All eyes may be on Denver tonight, but I’m sitting here watching this infernal cursor blink. Its steady cadence mocks me; the silent vigil it keeps atop yet another blank page nearly drives me insane. Perhaps I should go to bed. It’s not like I’d toss or turn. Ask any reporter who’s spent an afternoon with me in a live truck: I can pretty much sleep on command. It’s something I learned in the Navy. Most everything else I’ve forgotten; what memories that do linger feel like scenes from a midnight movie I watched a couple of times but never really understood. Guess I should have written some it down. That way I’d at least have some notes to review, instead of a half dozen snapshots and a few buddies names I’ll take to the grave. But I didn’t log in tonight to reminisce. No, I came to purge. It’s something I’ve done for nearly four years straight, thanks to an understanding wife who tends to turn in early and an unlimited supply of Starbucks coffee. That’s right; this blog is artificially fueled. Were it not for the fine people of Guatemala, I might never have developed this silly habit. I don’t know whether I should contact their embassy or call in air strike. Perhaps I’ll just send a card…

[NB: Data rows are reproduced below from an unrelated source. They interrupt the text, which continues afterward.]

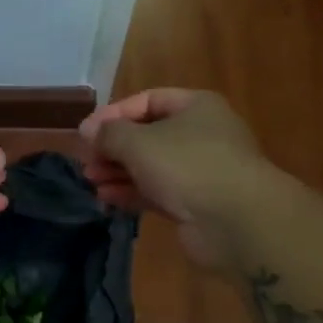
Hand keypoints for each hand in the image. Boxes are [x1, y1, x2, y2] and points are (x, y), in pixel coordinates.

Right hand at [80, 88, 261, 268]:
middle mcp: (201, 134)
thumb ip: (109, 133)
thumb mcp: (138, 142)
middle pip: (148, 135)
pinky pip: (157, 192)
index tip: (85, 132)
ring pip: (151, 166)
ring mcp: (200, 171)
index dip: (114, 114)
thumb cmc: (187, 165)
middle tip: (87, 160)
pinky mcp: (196, 203)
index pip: (148, 100)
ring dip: (119, 171)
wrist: (237, 221)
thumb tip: (88, 129)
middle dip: (114, 147)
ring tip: (91, 180)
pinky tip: (107, 198)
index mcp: (196, 107)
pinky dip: (132, 192)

I have always found solace in words. A voracious reader since I first learned to spell, it’s still the one thing I do the most. Don’t believe me? The other day Weaver and I were discussing the inanity of cable news and he asked me what one channel I’d choose if I could only have one. “That’s easy,” I said. “C-Span 2. They have Book TV every weekend.” If that doesn’t erase any cool points I’ve wrongly accumulated over the years, consider this: I couldn’t tell you what channel ESPN appears on if you put a gun to my head. Maybe that’s because I turn my back to my darkened Hi-Def set every night, choosing instead to share my evenings with you generous reader - when I’m not taking emptying the dishwasher, throwing Frisbee with the kids or pretending to clean out the garage, that is. Not that I’m doing this for anyone but me. One part ambition, two parts therapy, this humble site and its tiny core audience has afforded me something I’ve always yearned for: a writing discipline. Sure, I got it through false pretense, but it’s mine now and you can’t have it. So stop asking; you’re embarrassing both of us.
One thing four years of blogging has taught me: it doesn’t get any easier. Sure, I’ve learned to stretch the vaguest of ideas into a few fairly legible paragraphs each night, but I worry about repeating myself. There are, after all, only so many ways to describe the atrocities of electronic newsgathering. That’s why I review books on occasion, post dumb mullet photos and scour the internet for vintage cameraman photos to share. Call it filler; I prefer to think of it as ancillary blog fodder. Without it, I’d have a hard time maintaining any web presence at all, for not every shift is a mind-bending exercise in The Art of the Grab. Some are tedious as hell, forcing me to take to my upper lair with nary a clue on what I’m going to tell you. On nights like that, I really suffer - for it’s become important to me to feign prolificacy - even when I got nuthin’ to say. For I know that as soon as I decide there are no more themes to explore, I’ll stumble across an idea or event that will renew this compulsion to communicate. So hang in there, gracious visitor and know that I still consider Writer’s Block something of a privilege…
2 comments:
Dude, give it some time.. You'll find a way around writer's block! For the record, I am easily entertained by the vintage mullet shots, just as much as your tongue and cheek fodder.. Bring it, 'Slinger! May I suggest a few shots of Kentucky's finest bourbon to get the ball rollin'?!?
-Smitty
Keep it up, as a part of your "tiny" audience - I'm entertained, amused and educated. As a former ink stained wretch as well as former cable dragger myself - I look forward to reading your blog. Don't sell yourself short - and keep the Starbucks coming. It fuels my blog too!